Cerro de La Campana
Hoy se cumplen doce años del peor desastre ambiental provocado por la minería en la historia de México. Las consecuencias alcanzaron a más de 22 mil habitantes de ocho municipios de Sonora.

El embajador de Estados Unidos en México, Ronald Johnson, volvió a colocar sobre la mesa un tema que durante años ha sido uno de los principales reclamos del Gobierno mexicano: El tráfico ilegal de armas que cruza desde territorio estadounidense y termina en manos de grupos del crimen organizado.
Esta vez presumió el desmantelamiento de varias redes de tráfico en Arizona, con casi 30 personas detenidas, y aseguró que bajo la administración del presidente Donald Trump ya se han decomisado más de 50 mil armas.
No es la primera ocasión que destaca este tipo de acciones; en marzo de este año también informó sobre el aseguramiento de 4 mil 500 armas que pretendían ingresar de manera ilegal a México.
Durante años, Washington exigió a México mayores resultados en el combate a los cárteles, mientras que el Gobierno mexicano insistía en que el flujo de armas desde Estados Unidos alimentaba la capacidad de fuego de las organizaciones criminales. Hoy, al menos en el discurso, la administración estadounidense reconoce que cortar esa cadena de suministro también es una responsabilidad propia.
Para Sonora, el tema tiene un significado especial. Su extensa frontera con Arizona la convierte en una zona estratégica tanto para el comercio legal como para las actividades del crimen. Cada red de traficantes que es desarticulada del lado estadounidense representa una oportunidad para reducir el ingreso de armamento.
Hoy se cumplen doce años del peor desastre ambiental provocado por la minería en la historia de México. El 6 de agosto de 2014, alrededor de 40 mil metros cúbicos de lixiviados de sulfato de cobre acidulado se derramaron desde las instalaciones de la mina Buenavista del Cobre hacia el arroyo Tinajas, para después recorrer el río Bacanuchi y el Río Sonora, afectando a miles de familias.
Las consecuencias alcanzaron a más de 22 mil habitantes de ocho municipios: Cananea, Arizpe, Banámichi, Huépac, San Felipe de Jesús, Aconchi, Baviácora y Ures. Para muchos de ellos, el impacto no sólo significó la contaminación del agua y de los suelos, sino también años de incertidumbre sobre los efectos en la salud y en las actividades productivas de la región.
Doce años después, el Gobierno dio un paso que las comunidades habían esperado durante mucho tiempo: Colocó la primera piedra del Hospital Regional del Río Sonora, una de las principales demandas surgidas tras el derrame. El proyecto ofrecerá atención especializada en toxicología, nefrología, hemodiálisis, medicina interna y vigilancia epidemiológica para beneficiar a más de 60 mil habitantes de la región.

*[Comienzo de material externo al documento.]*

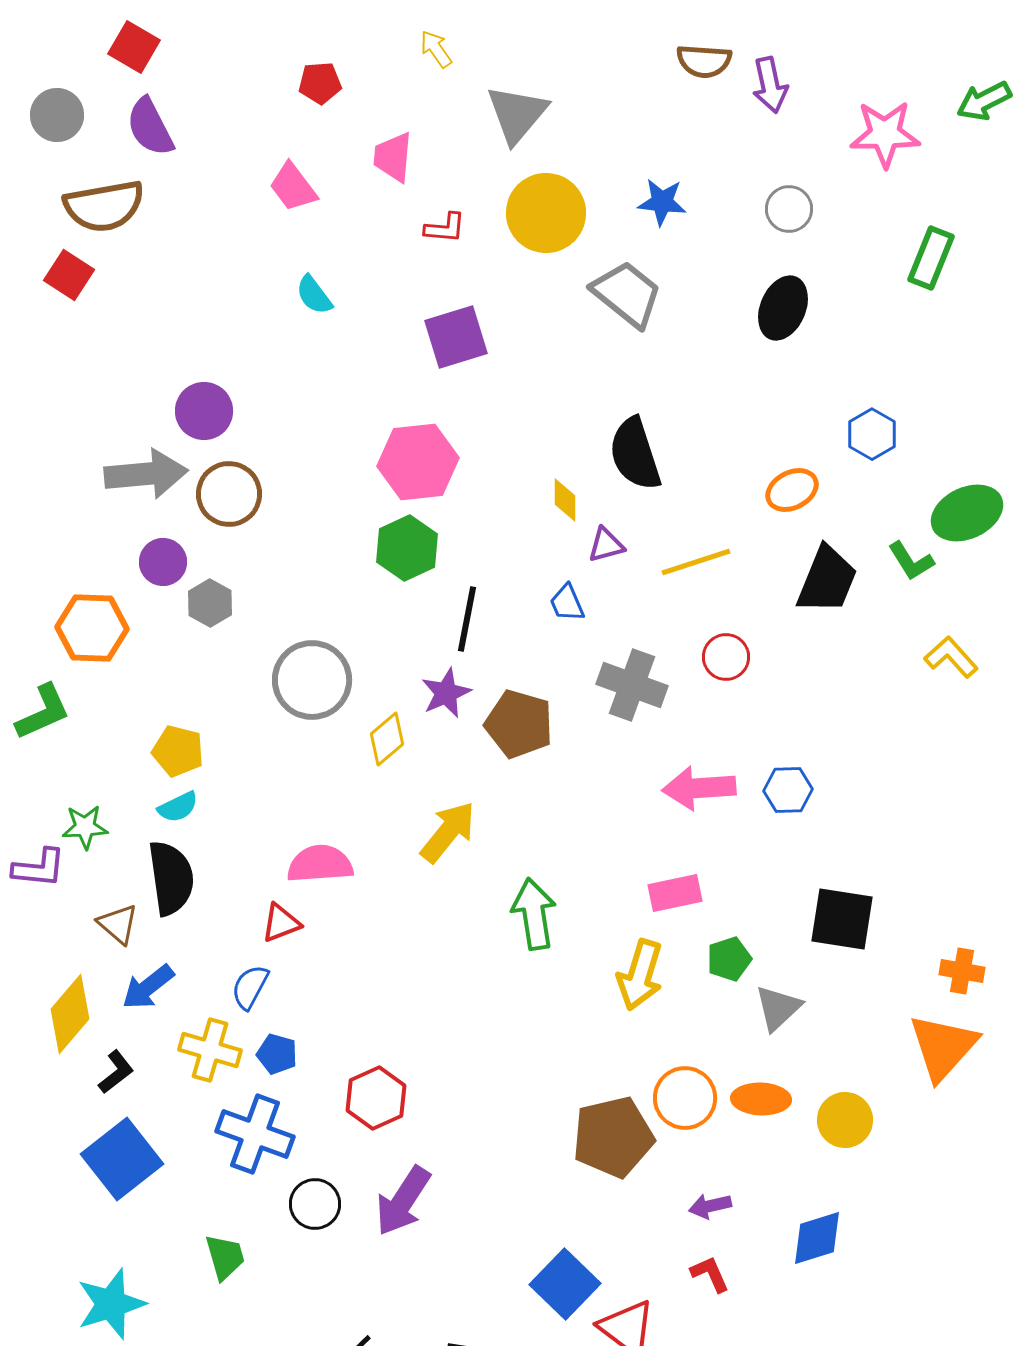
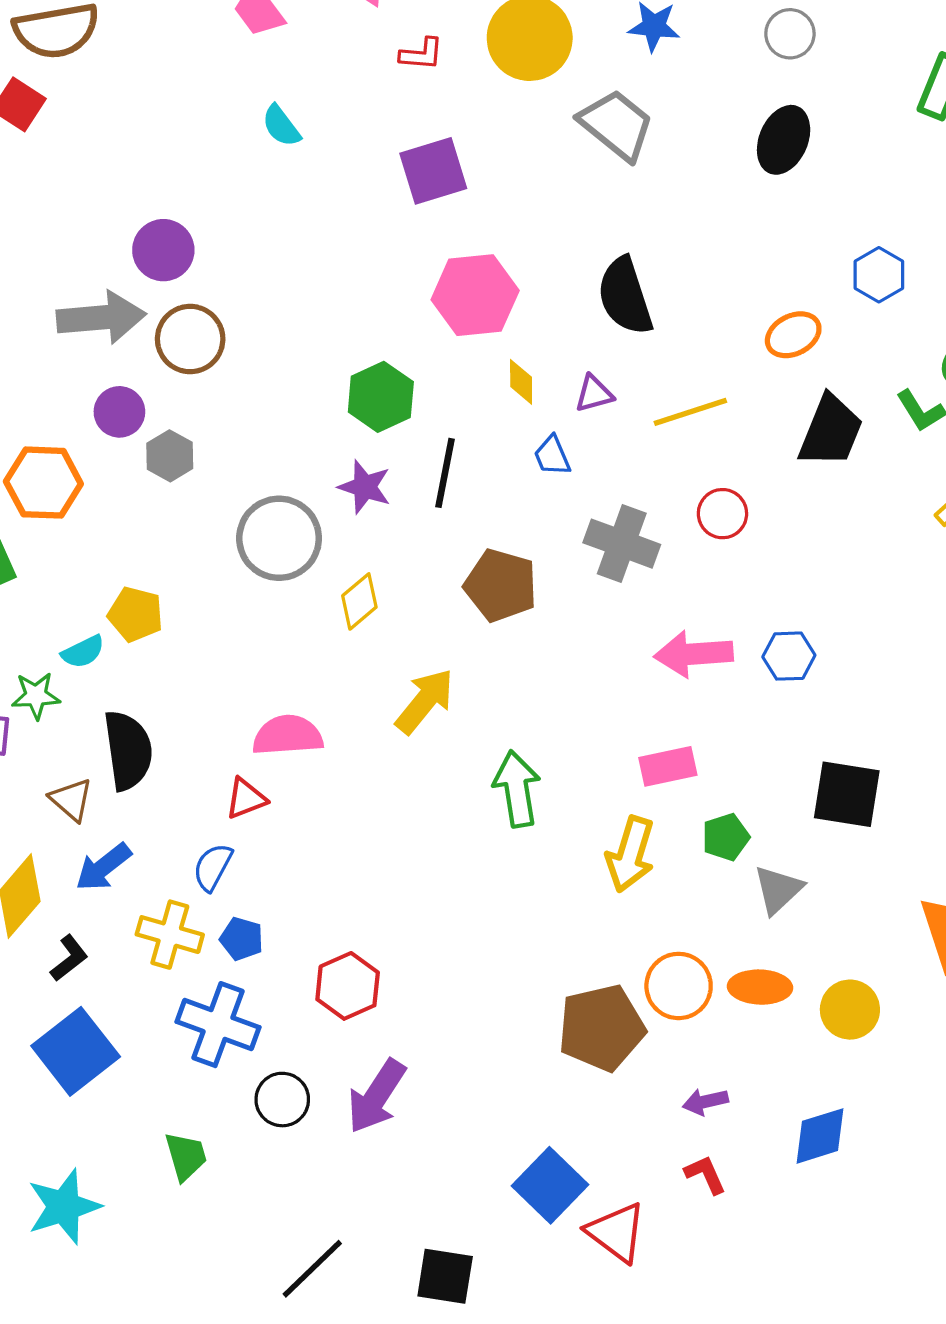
pink hexagon: (418, 462) -> (475, 295), moved
yellow diamond: (565, 500) -> (521, 382), moved
purple star: (446, 693) -> (365, 487), moved, turned -30
cyan semicircle: (178, 807) -> (83, 652), moved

El acto reunió a funcionarios federales, entre ellos el director general del IMSS Bienestar, Alejandro Svarch Pérez; la procuradora federal de Protección al Ambiente, Mariana Boy Tamborrell, y el secretario de Infraestructura, Comunicaciones y Transportes, Jesús Antonio Esteva, quienes reiteraron el compromiso de avanzar no sólo en la construcción del hospital, sino también en la recuperación ambiental de la cuenca y en garantizar agua de calidad para las comunidades.
El gobernador Alfonso Durazo señaló que el compromiso no termina con la edificación del hospital. Aseguró que también continuará el proceso de remediación del Río Sonora, una demanda que durante más de una década ha permanecido vigente entre los habitantes de la región.
El acuerdo contempla una aportación de mil 500 millones de pesos de Grupo México, empresa responsable del derrame; 483 millones de pesos del Gobierno federal, 180 millones del Gobierno de Sonora y 59 millones que la minera había depositado previamente ante la Junta Federal de Conciliación.